#### [Task brief]
Your copy should match the records exactly, apart from the pictures, which stay out.

#### [Exercise inputs]

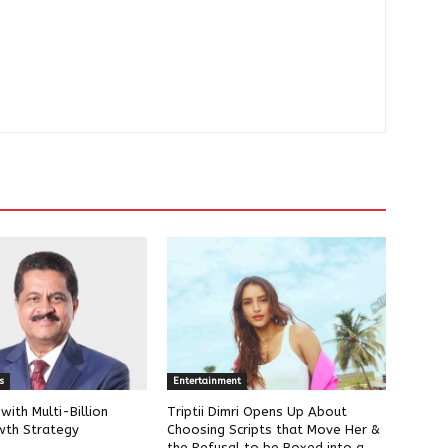
s
Entertainment
ith Multi-Billion
Triptii Dimri Opens Up About
wth Strategy
Choosing Scripts that Move Her &
the Refusal to be Boxed into a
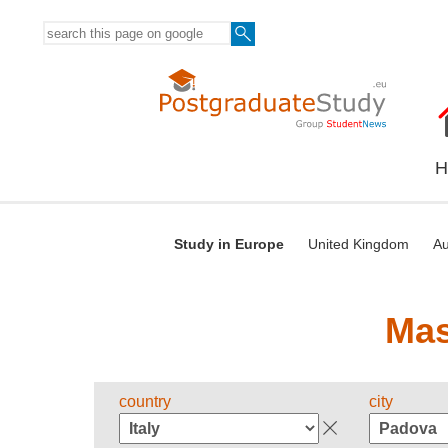
H
Study in Europe
United Kingdom
Au
Mas
country
city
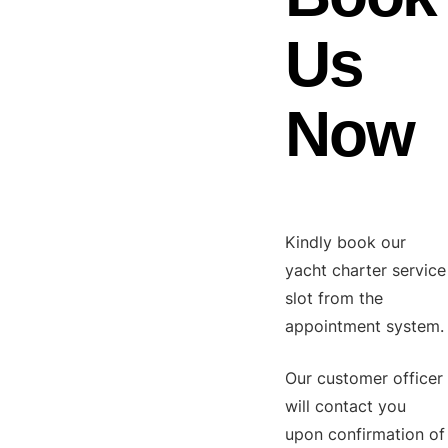
Us
Now
Kindly book our
yacht charter service
slot from the
appointment system.
Our customer officer
will contact you
upon confirmation of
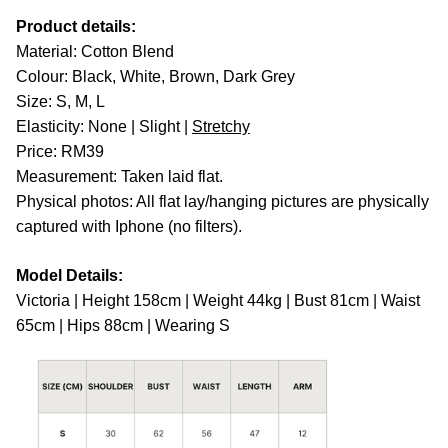
Product details:
Material: Cotton Blend
Colour: Black, White, Brown, Dark Grey
Size: S, M, L
Elasticity: None | Slight |
Stretchy
Price: RM39
Measurement: Taken laid flat.
Physical photos: All flat lay/hanging pictures are physically
captured with Iphone (no filters).
Model Details:
Victoria | Height 158cm | Weight 44kg | Bust 81cm | Waist
65cm | Hips 88cm | Wearing S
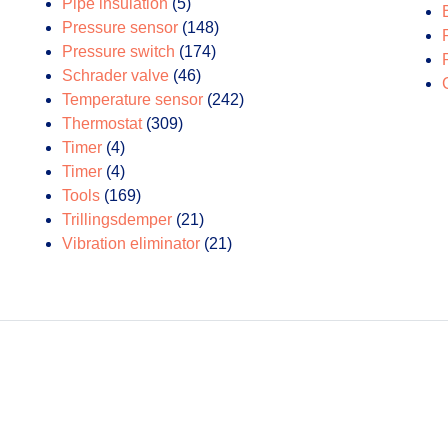
products
5
Pipe insulation
5
products
148
Pressure sensor
148
174
products
Pressure switch
174
46
products
Schrader valve
46
products
242
Temperature sensor
242
309
products
Thermostat
309
4
products
Timer
4
products
4
Timer
4
products
169
Tools
169
products
21
Trillingsdemper
21
products
21
Vibration eliminator
21
products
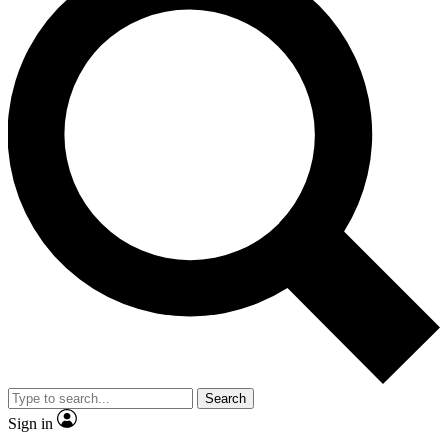
Search
Sign in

#### [Response for this exercise]
s
Entertainment
ith Multi-Billion
Triptii Dimri Opens Up About
wth Strategy
Choosing Scripts that Move Her &
the Refusal to be Boxed into a
H
Study in Europe
United Kingdom
Au
Mas
country
city
Us
Now
Kindly book our
yacht charter service
slot from the
appointment system.
Our customer officer
will contact you
upon confirmation of
Product details:
Material: Cotton Blend
Colour: Black, White, Brown, Dark Grey
Size: S, M, L
Elasticity: None | Slight |
Stretchy
Price: RM39
Measurement: Taken laid flat.
Physical photos: All flat lay/hanging pictures are physically
captured with Iphone (no filters).
Model Details:
Victoria | Height 158cm | Weight 44kg | Bust 81cm | Waist
65cm | Hips 88cm | Wearing S
products
5
Pipe insulation
5
products
148
Pressure sensor
148
174
products
Pressure switch
174
46
products
Schrader valve
46
products
242
Temperature sensor
242
309
products
Thermostat
309
4
products
Timer
4
products
4
Timer
4
products
169
Tools
169
products
21
Trillingsdemper
21
products
21
Vibration eliminator
21
products
Search
Sign in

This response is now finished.